Para suprir a crescente demanda por petróleo, foram feitos grandes investimentos na pesquisa e na prospecção deste combustível fóssil, através da Petrobras. A partir de meados da década de 70, devido ao choque mundial do petróleo, o governo brasileiro estimulou a produção e o consumo do álcool como combustível para os automóveis, através do Proálcool.

A urbanização, colaborou com o aumento do consumo de energia por causa das necessidades de transporte dentro das cidades, também baseados na utilização do automóvel. Mas outro fator foi a expansão de um tipo de vida propriamente urbana, que tem como uma de suas características básicas a sociedade de consumo em massa. Este elemento colaborou igualmente para a ampliação do uso do eletrodoméstico, luz e aquecimento de água, baseados no consumo de energia elétrica.

A necessidade de energia elétrica foi suprida com os investimentos governamentais na construção de grandes usinas hidrelétricas, que no Brasil são responsáveis por quase toda a produção de eletricidade.

Energia elétrica no Brasil

Existem diversas formas de se produzir energia elétrica. É possível fazê-lo, por exemplo, através do aproveitamento da energia solar, utilizando-se células fotoelétricas, que são dispositivos que têm a capacidade de transformar energia solar em energia elétrica. Esta forma é ainda pouco eficaz para a utilização em alta escala e ineficiente para países em que o sol não é forte o ano todo.

A maneira mais comum de se produzir energia elétrica é girar uma turbina. A turbina é uma máquina ligada ao eixo de um alternador, que por sua vez é um aparelho eletromagnético que, tendo o seu eixo girado, produz a corrente elétrica.

O que muda de uma usina produtora de energia elétrica para outra é a forma com que se gira o eixo. Uma maneira utilizada em alguns países, mas ainda muito cara e pouco eficiente, é o aproveitamento da força dos ventos, que recebe o nome de energia eólica.

Outra maneira, a mais utilizada no mundo, é se aquecer água em uma caldeira, produzindo grande pressão para girar a turbina. As usinas que utilizam esta forma são as termoelétricas, mas existem variações neste grupo. O calor pode ser gerado pela queima de combustíveis fosseis ou de biomassa, os grandes problemas de ambos são: o preço, já que o combustível tem de ser comprado, e a poluição, principalmente a liberação de CO2. A fissão nuclear também pode gerar calor para esquentar a água da caldeira e girar a turbina.
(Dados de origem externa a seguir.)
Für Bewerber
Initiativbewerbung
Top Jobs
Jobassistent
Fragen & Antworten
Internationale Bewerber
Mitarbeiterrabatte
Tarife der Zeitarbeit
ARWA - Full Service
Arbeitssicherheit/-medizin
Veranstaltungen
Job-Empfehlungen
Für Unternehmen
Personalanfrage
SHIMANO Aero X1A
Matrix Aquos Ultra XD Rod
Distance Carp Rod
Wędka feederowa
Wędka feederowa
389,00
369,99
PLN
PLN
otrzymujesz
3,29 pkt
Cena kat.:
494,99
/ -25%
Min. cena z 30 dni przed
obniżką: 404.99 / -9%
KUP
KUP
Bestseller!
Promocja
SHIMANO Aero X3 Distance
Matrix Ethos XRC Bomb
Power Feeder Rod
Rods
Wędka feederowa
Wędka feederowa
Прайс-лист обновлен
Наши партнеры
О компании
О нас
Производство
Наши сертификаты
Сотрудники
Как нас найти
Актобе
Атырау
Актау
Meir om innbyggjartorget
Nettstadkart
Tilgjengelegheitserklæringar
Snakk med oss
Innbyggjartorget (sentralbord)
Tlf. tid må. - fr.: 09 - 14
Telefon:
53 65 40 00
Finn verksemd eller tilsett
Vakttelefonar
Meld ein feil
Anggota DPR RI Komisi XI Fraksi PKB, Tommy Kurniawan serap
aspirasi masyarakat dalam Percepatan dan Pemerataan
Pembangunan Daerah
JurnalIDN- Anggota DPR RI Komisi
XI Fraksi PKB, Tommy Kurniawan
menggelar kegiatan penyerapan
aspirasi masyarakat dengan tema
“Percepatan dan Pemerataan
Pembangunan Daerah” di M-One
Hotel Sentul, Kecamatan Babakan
Cerca de 90% da energia elétrica brasileira é produzida em outro tipo de usina: a usina hidrelétrica. Neste caso, aproveita-se a potência da água dos rios para girar a turbina. Apesar de requerer um grande investimento inicial, o que muitas vezes dificulta o investimento privado, esta é uma fórmula relativamente barata e pouco poluente de se produzir energia elétrica.

Um grande problema que frequentemente apresentam as usinas hidrelétricas é o impacto ambiental e social de seu processo de construção. Para que a água dos rios seja direcionada de maneira adequada e com potência suficiente para girar as turbinas, é necessária a construção de grandes barragens.